Text provided
+++

E&T

Dated IT infrastructure leaves government department open to cyber risks

The Department for Environment, Food and Rural Affairs (Defra) is using dated IT infrastructure that puts it at risk of cyber-attack, the Public Accounts Committee (PAC) has warned.

The parliamentary group said the department has one of the “most significant” legacy IT challenges across government as it still uses a raft of outdated applications.

“While Defra is making good progress in tackling its most urgent legacy systems it does not have a long-term strategy for its much-needed wider digital transformation,” the PAC warned.

Defra systems are used by a wide range of customers and are critical to the country’s trade, disease prevention, flood protection, and air quality monitoring.

But its customers are often forced to rely on paper forms or documents and IT systems that feel outdated and difficult to use.

Defra and its organisations handle around 14 million transactions per year that still involve paper forms, which makes them inefficient and expensive. Furthermore, it does not measure the cost to users of its unmodernised digital services, so it is not possible to assess the total burden they place on other organisations and the wider economy.

Defra estimates that it needs to spend £726m on modernising legacy services between 2021 and 2025 and that fully transforming its digital systems could save £20m to £25m every year.

It is also undertaking a business transformation process which includes potentially major structural changes to the department and its arm’s-length bodies. However, without a vision of how it will operate after this process has been completed, any changes made to its digital systems may not be appropriate once longer-term decisions about the structure have been made.

“This may lead to unnecessary time and money spent implementing these changes. Defra is struggling to recruit the digital, data and technology staff it needs, and so it remains over-reliant on contractors which can cost up to twice as much,” it added.

The Central Digital and Data Office (CDDO) at the Cabinet Office is currently working with departments to ensure that at least 50 of the 75 highest priority customer services across government reach a “great” standard by 2025.

The Office has reviewed nine of these services but only one of these meets this standard.

“CDDO’s attempts to establish strong cross-government collaboration and agree challenging commitments to replace legacy systems within departments are positive steps towards improving digital services more widely. Despite its confidence that it can meet its commitments by the 2025 deadline Defra’s current plans do not show how it will do so,” the PAC said.

Sir Geoffrey Clifton-Brown, deputy chair of the committee, said: “Defra’s IT systems are so outmoded and disconnected – where they exist at all instead of paper forms – that in some cases the professionals who keep our food, water and air safe have been forced to buy obsolete equipment just to fill in the forms to fulfil their regulatory responsibilities.

“We are facing down rapidly spreading animal diseases, maybe the next pandemic, with systems that may rely on moving paper forms around. This cannot continue.”

+++

Dataset records
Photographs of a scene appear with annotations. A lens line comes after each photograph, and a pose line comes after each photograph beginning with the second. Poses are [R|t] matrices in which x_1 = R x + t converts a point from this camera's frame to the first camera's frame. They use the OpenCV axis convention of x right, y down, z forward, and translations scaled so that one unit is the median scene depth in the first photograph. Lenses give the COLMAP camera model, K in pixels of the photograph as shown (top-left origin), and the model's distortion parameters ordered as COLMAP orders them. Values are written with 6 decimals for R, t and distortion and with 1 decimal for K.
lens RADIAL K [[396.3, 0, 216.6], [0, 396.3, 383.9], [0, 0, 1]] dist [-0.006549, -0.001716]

+++

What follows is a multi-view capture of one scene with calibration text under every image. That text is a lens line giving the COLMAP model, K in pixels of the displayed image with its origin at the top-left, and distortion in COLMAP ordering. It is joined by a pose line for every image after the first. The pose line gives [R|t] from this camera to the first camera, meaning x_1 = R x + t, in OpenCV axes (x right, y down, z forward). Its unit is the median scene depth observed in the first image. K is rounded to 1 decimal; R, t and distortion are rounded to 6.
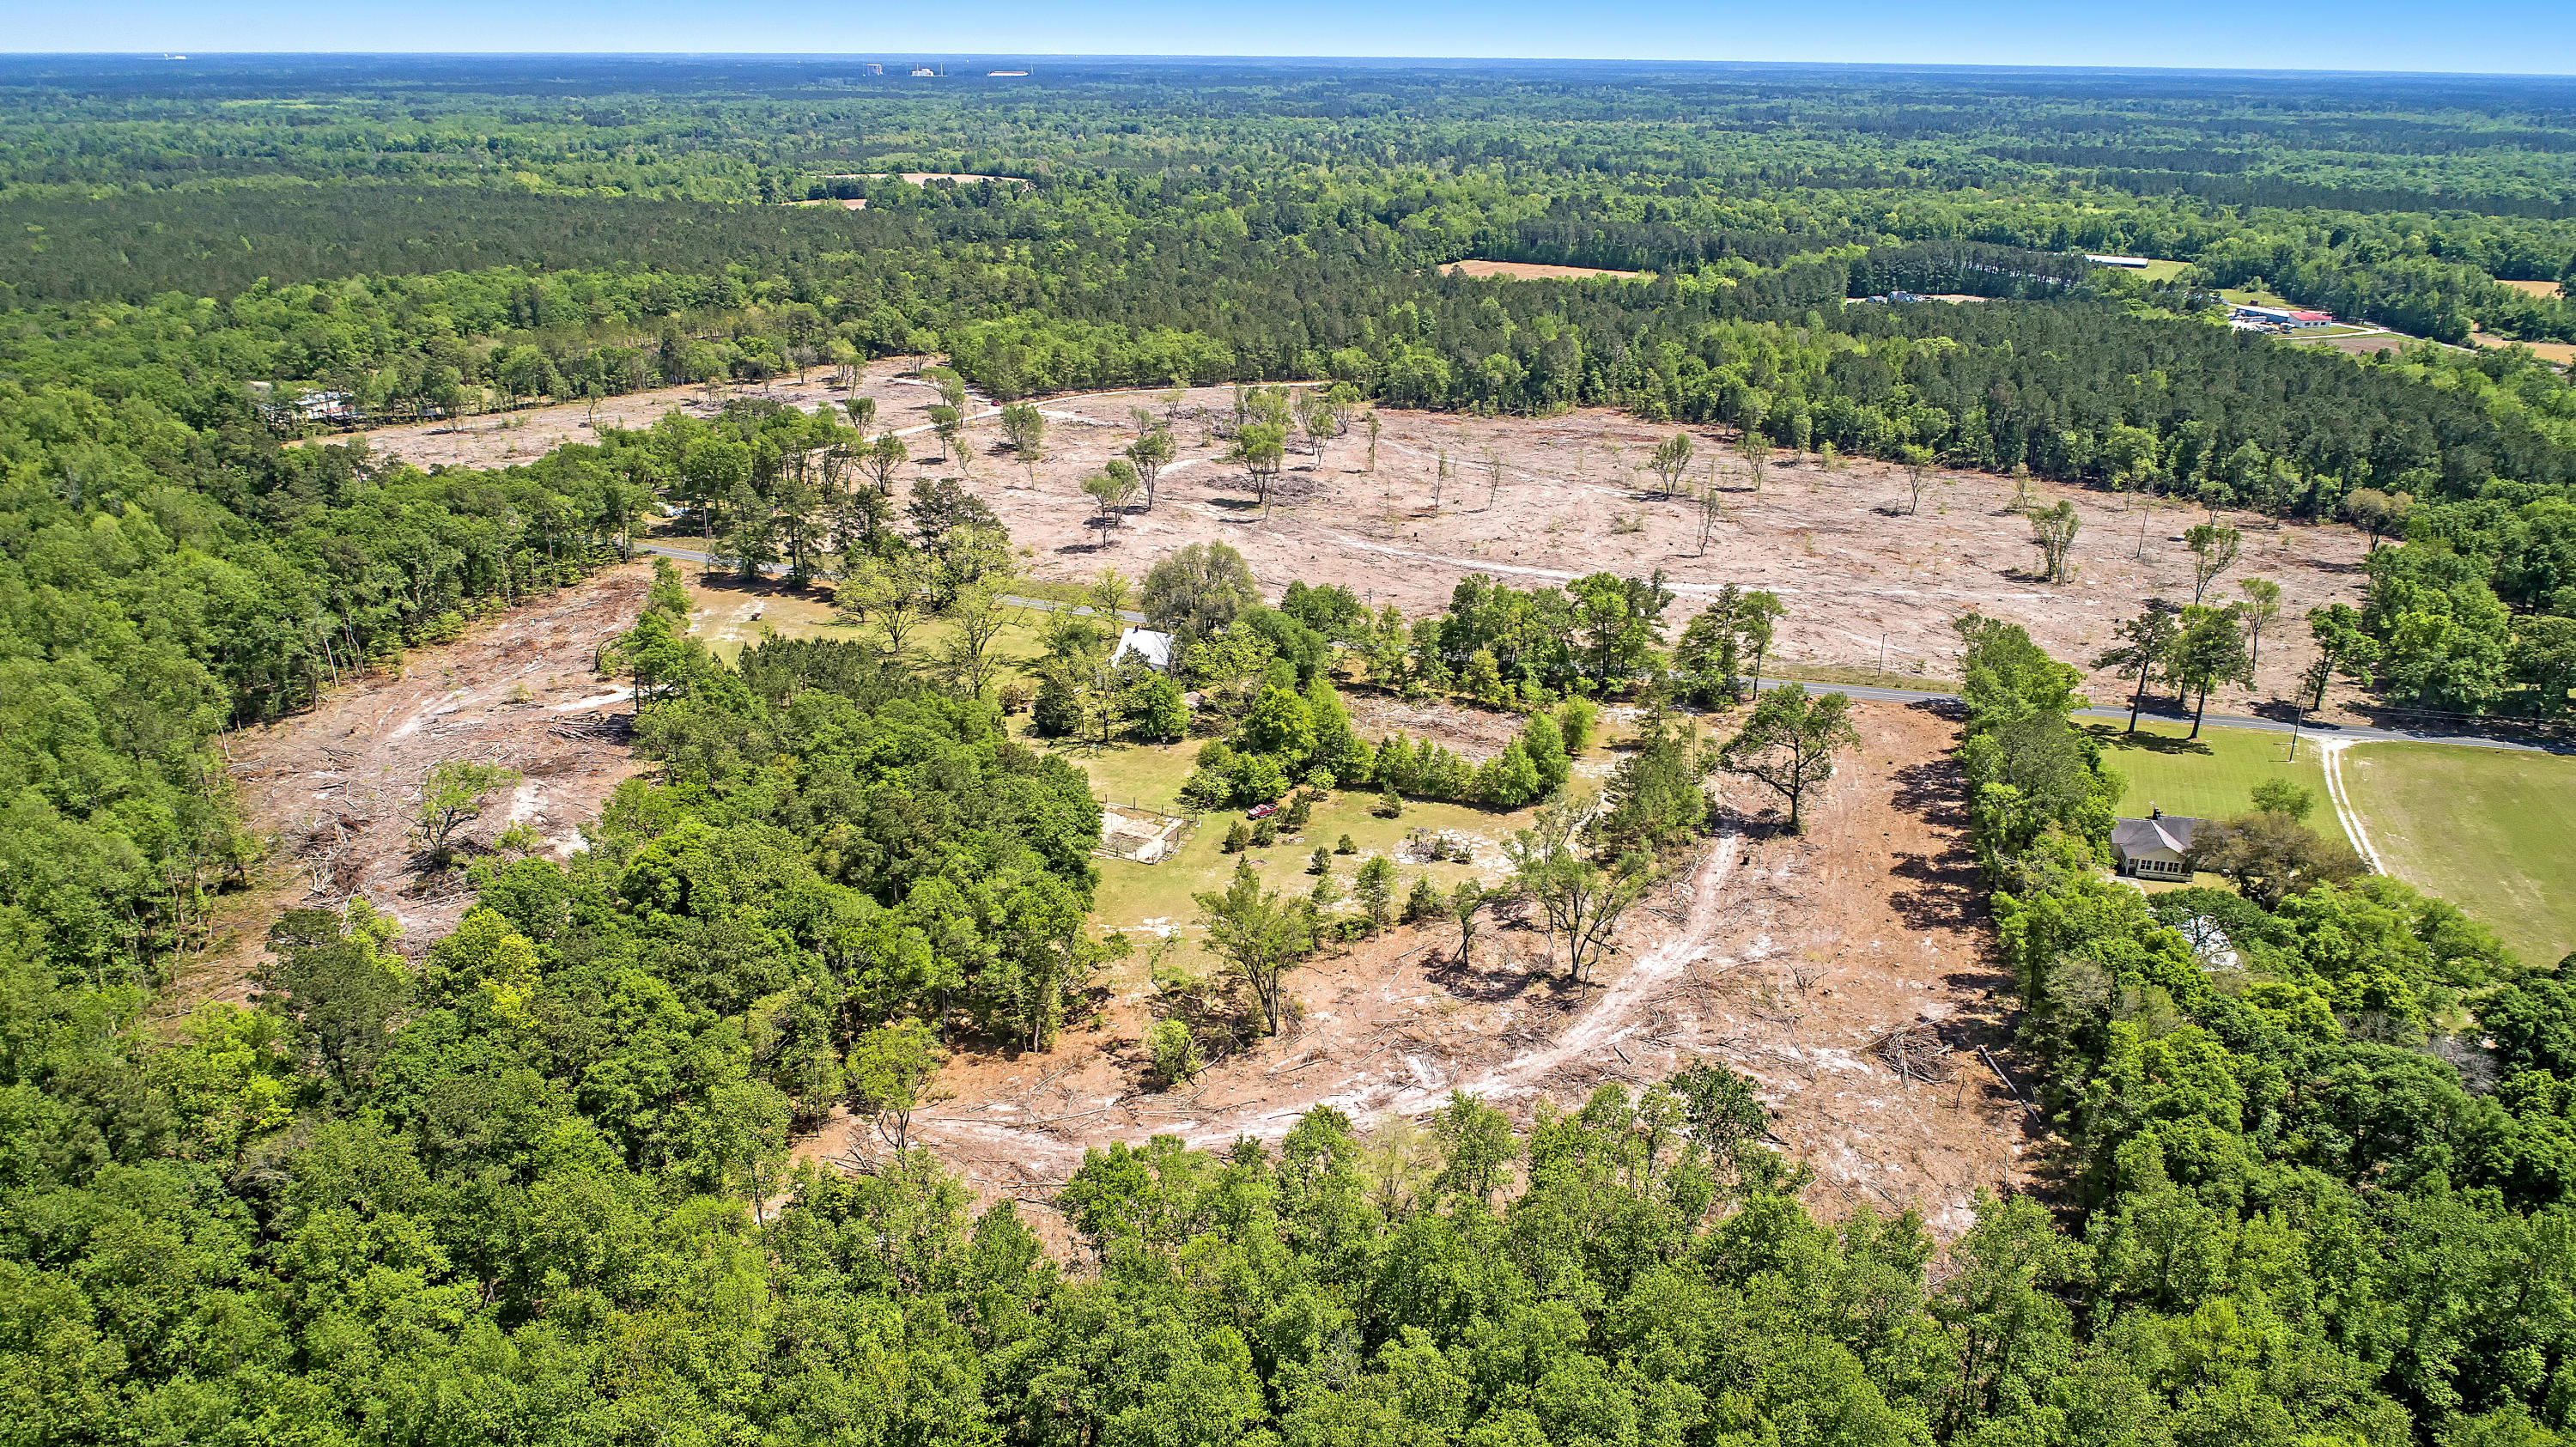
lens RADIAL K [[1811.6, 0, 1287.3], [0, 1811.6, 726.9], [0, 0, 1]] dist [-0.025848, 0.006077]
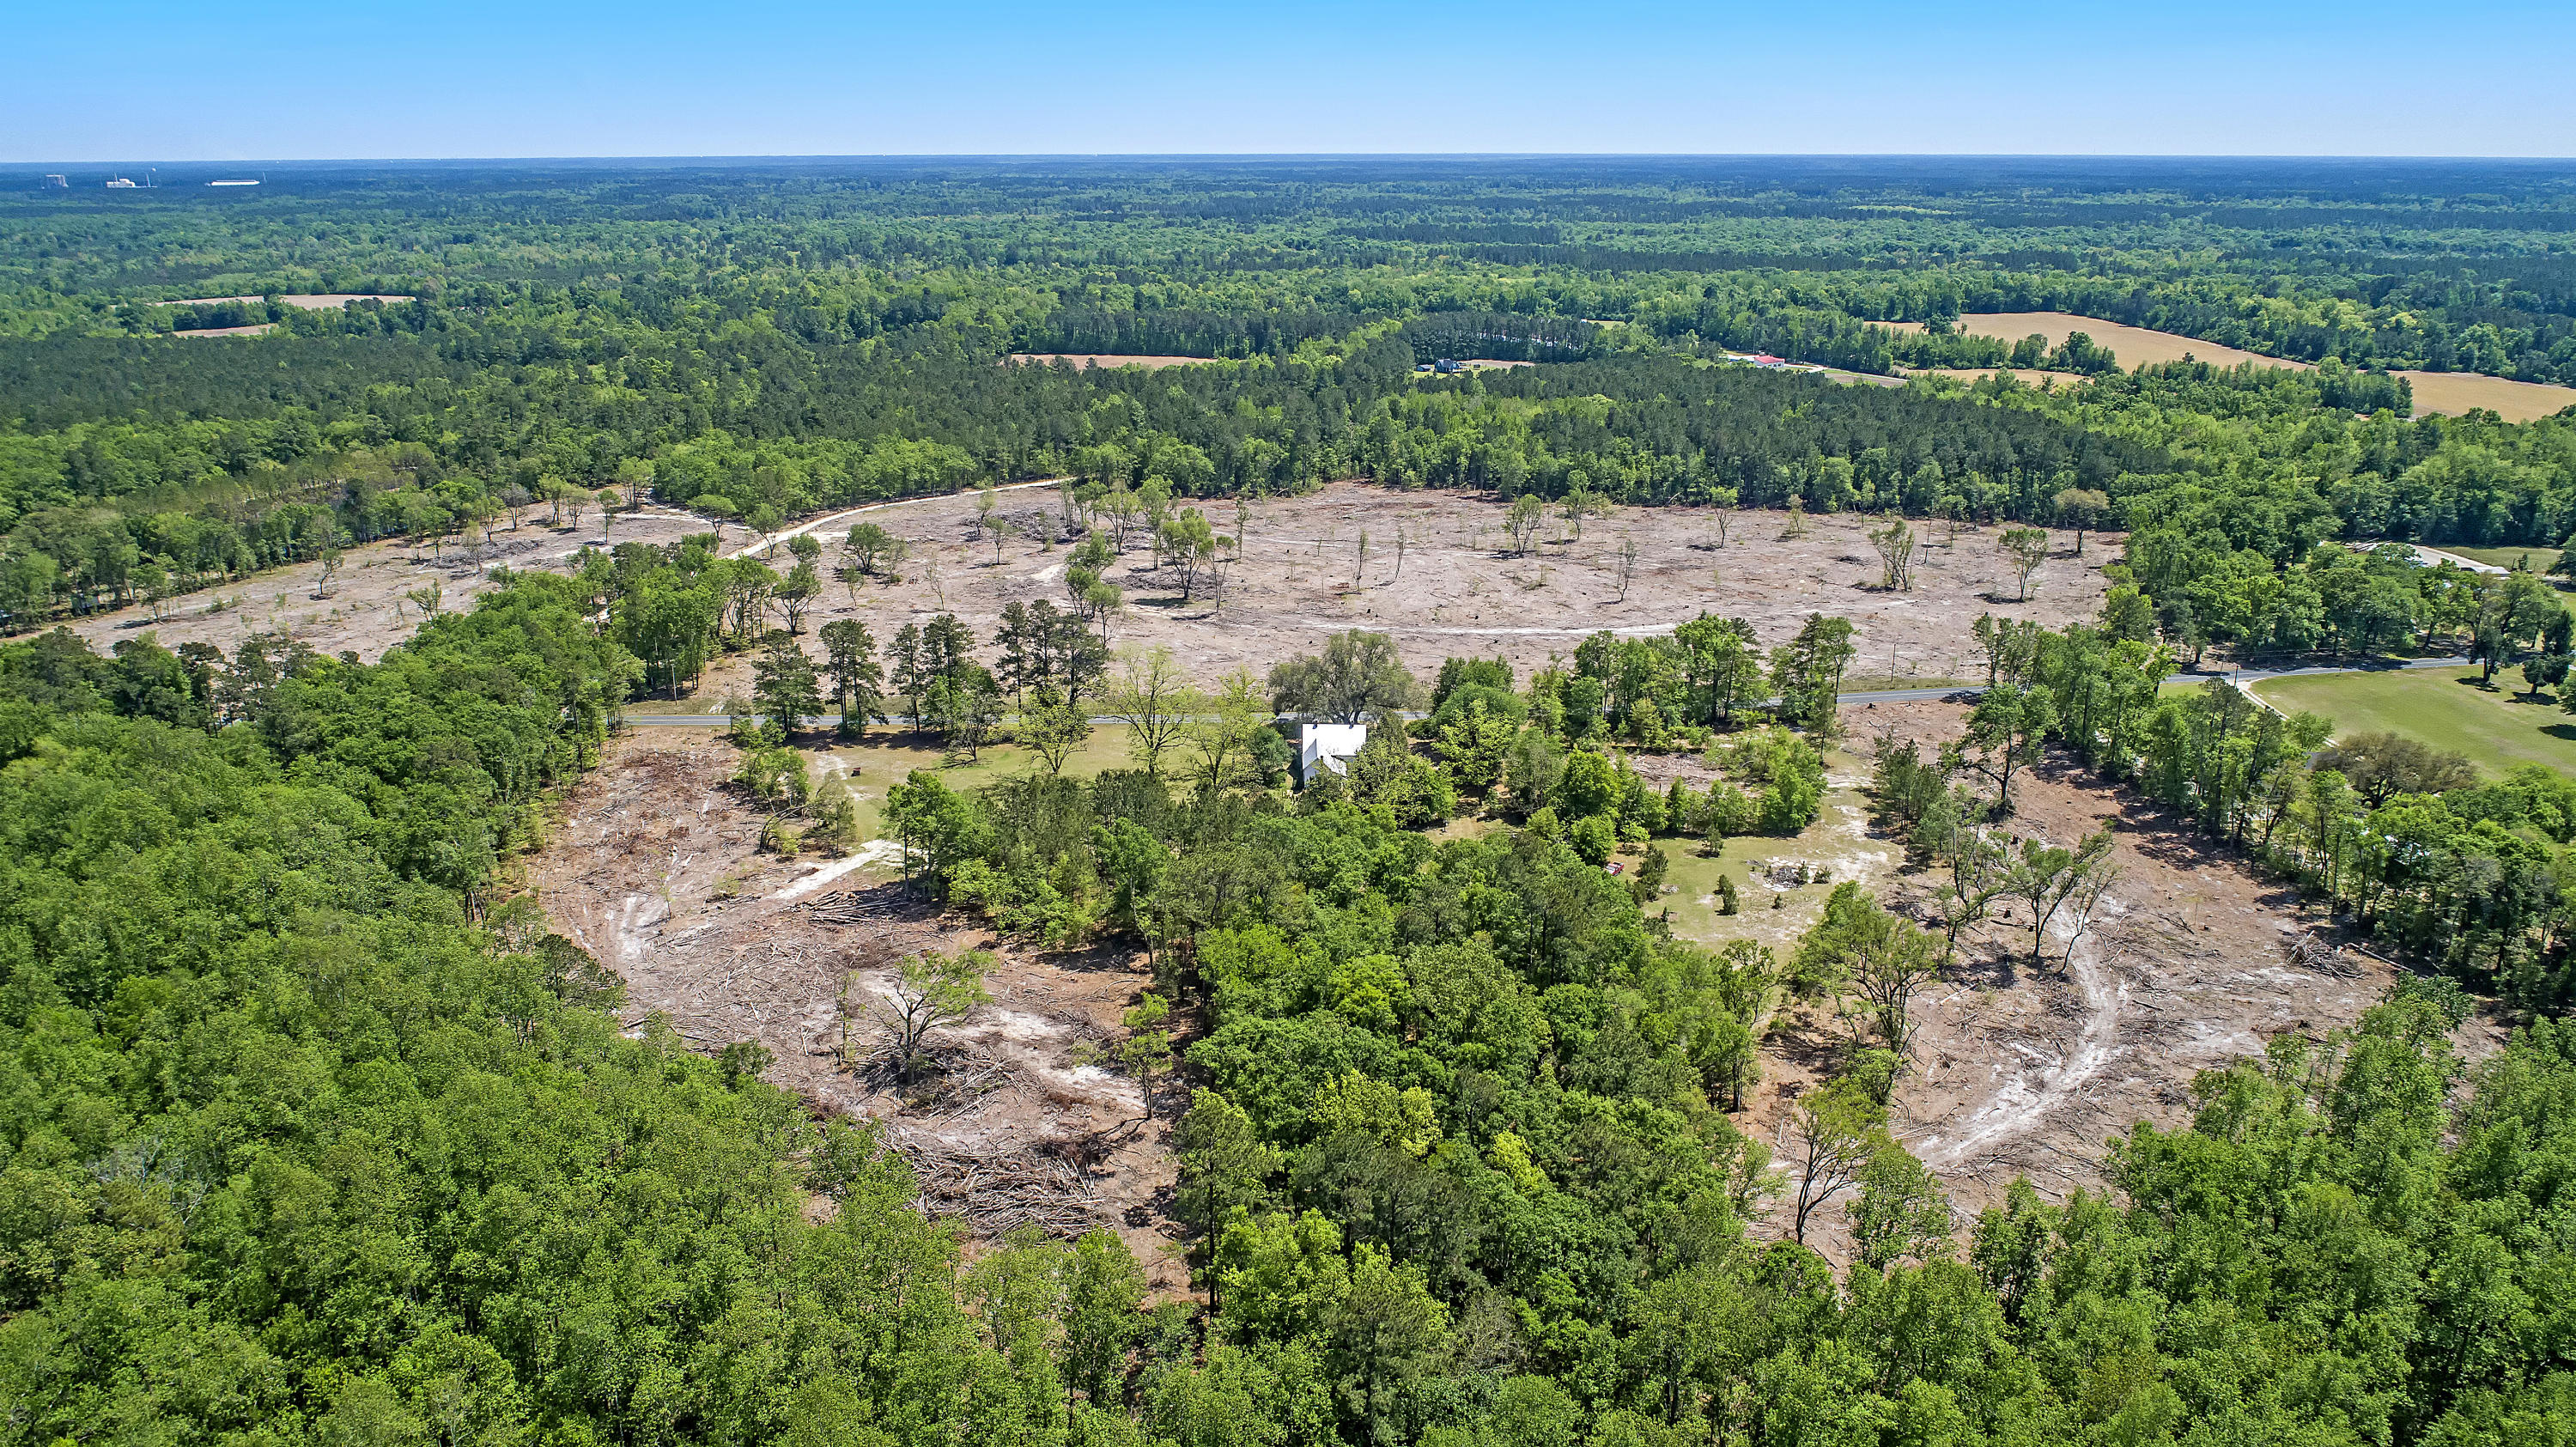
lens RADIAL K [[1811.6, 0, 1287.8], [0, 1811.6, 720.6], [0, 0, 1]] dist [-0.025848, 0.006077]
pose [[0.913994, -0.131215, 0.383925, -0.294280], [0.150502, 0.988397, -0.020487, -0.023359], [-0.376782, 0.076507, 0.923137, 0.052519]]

+++

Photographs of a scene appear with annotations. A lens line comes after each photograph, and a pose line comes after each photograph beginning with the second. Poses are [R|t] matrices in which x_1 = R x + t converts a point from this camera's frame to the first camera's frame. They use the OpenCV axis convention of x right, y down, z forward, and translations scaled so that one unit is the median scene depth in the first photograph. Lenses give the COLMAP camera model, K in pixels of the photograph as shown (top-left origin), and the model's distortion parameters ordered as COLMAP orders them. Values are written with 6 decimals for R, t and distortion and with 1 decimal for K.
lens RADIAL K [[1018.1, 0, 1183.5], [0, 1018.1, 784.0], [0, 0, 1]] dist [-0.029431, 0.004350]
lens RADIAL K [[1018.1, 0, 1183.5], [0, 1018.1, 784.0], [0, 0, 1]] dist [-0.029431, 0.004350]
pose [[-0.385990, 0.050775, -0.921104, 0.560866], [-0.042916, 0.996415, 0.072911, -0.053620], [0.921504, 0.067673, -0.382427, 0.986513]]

+++

Activity 1
Using the article on Defra's dated IT systems above, list every area that it says those systems are critical to for the country.
Activity 2
Reproduce everything in the article on Defra's IT systems from "Dated IT infrastructure leaves" down to "of outdated applications.".

Response 1
trade, disease prevention, flood protection, air quality monitoring

Response 2
Dated IT infrastructure leaves government department open to cyber risks

The Department for Environment, Food and Rural Affairs (Defra) is using dated IT infrastructure that puts it at risk of cyber-attack, the Public Accounts Committee (PAC) has warned.

The parliamentary group said the department has one of the “most significant” legacy IT challenges across government as it still uses a raft of outdated applications.